━━━━━ Lesetext
# Neuer Arbeitsspeicher defekt?



## EvoRulezzz (6. August 2017)

Hallo,

 

ich habe mir 2x Corsair XMS3 DDR 3 1600MHz 8 GB  Arbeitsspeicher im Media Markt besorgt.

Als ich diese 2 in den PC einbaute, startete dieser ständig neu (er kommt nicht mal ins BIOS, er schaltet sich nach ca. 4 Sekunden wieder ab und versucht erneut zu starten - es gibt auch keinen Bluescreen)

Als ich die Ram's einzeln getestet habe, ist mir aufgefallen das nur einer von diesen 2 Ram's dieses Problem verursacht.

Alle Slots habe ich getestet, aber der Fehler bleibt weiterhin bestehen.
━━━━━━━━━━
Aufgabe A =>
Nach wie vielen Sekunden schaltet sich der PC laut dem Forumsbeitrag über den neuen Arbeitsspeicher wieder ab?
Aufgabe B =>
Gib den Forumsbeitrag über den neuen Arbeitsspeicher von „ich habe mir“ bis einschließlich „auch keinen Bluescreen)“ wortgetreu wieder.
Das Material spielt hierfür keine Rolle.
━━━━━ Bereitgestellte Einträge
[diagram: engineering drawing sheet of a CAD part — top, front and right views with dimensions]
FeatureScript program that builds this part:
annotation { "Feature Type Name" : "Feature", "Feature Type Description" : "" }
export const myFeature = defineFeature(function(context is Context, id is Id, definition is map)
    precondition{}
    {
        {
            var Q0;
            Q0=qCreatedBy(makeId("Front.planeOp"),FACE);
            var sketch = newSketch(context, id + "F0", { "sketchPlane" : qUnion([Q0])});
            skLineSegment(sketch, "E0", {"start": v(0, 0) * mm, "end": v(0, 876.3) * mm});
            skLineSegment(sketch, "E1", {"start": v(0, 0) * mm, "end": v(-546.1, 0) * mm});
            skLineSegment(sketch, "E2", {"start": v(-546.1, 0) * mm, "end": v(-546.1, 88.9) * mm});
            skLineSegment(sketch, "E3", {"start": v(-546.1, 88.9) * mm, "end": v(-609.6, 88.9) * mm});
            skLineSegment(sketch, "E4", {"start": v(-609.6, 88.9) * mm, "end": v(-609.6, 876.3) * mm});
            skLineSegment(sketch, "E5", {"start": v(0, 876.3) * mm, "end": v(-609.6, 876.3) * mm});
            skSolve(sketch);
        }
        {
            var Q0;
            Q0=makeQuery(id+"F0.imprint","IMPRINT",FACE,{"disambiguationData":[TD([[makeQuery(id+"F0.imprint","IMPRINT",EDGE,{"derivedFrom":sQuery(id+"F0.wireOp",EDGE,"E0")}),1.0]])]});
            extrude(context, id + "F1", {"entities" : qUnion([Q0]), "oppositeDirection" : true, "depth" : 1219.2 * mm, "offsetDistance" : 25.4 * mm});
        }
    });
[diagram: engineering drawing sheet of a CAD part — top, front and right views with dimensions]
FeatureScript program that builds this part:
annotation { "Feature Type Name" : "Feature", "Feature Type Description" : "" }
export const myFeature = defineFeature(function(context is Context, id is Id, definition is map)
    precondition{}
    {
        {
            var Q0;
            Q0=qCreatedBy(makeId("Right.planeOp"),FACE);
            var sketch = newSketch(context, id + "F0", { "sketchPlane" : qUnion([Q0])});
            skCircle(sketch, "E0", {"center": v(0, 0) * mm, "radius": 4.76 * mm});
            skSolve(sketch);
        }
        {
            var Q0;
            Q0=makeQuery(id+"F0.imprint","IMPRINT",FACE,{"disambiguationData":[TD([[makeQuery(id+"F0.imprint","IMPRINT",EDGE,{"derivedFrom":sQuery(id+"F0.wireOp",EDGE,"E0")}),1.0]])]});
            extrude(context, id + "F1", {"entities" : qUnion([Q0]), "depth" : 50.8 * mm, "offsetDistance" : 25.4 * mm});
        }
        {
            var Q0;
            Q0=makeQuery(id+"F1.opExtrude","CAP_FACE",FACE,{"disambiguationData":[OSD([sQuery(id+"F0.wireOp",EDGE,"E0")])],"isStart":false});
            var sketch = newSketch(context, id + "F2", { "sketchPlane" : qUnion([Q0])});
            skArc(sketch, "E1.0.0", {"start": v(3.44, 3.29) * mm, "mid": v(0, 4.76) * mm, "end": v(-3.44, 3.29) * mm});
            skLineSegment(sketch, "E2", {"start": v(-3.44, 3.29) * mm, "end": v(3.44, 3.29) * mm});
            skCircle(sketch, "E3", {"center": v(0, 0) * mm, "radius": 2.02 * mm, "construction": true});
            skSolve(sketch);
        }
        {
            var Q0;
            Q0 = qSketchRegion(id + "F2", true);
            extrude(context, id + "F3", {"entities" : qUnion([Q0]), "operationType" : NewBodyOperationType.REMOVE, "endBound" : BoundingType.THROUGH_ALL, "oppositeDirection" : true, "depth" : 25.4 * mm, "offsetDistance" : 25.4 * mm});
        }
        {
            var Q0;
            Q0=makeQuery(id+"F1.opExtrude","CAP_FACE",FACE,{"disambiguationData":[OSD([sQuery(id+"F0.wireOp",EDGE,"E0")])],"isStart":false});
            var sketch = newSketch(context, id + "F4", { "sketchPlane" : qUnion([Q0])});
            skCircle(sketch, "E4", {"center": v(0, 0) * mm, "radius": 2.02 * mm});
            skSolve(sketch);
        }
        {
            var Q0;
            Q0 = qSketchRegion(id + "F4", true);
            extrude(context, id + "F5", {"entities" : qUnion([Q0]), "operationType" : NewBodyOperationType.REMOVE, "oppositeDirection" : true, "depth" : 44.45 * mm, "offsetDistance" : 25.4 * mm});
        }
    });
━━━━━━━━━━
Antwort A =>
Nach ca. 4 Sekunden.

Antwort B =>
ich habe mir 2x Corsair XMS3 DDR 3 1600MHz 8 GB  Arbeitsspeicher im Media Markt besorgt.

Als ich diese 2 in den PC einbaute, startete dieser ständig neu (er kommt nicht mal ins BIOS, er schaltet sich nach ca. 4 Sekunden wieder ab und versucht erneut zu starten - es gibt auch keinen Bluescreen)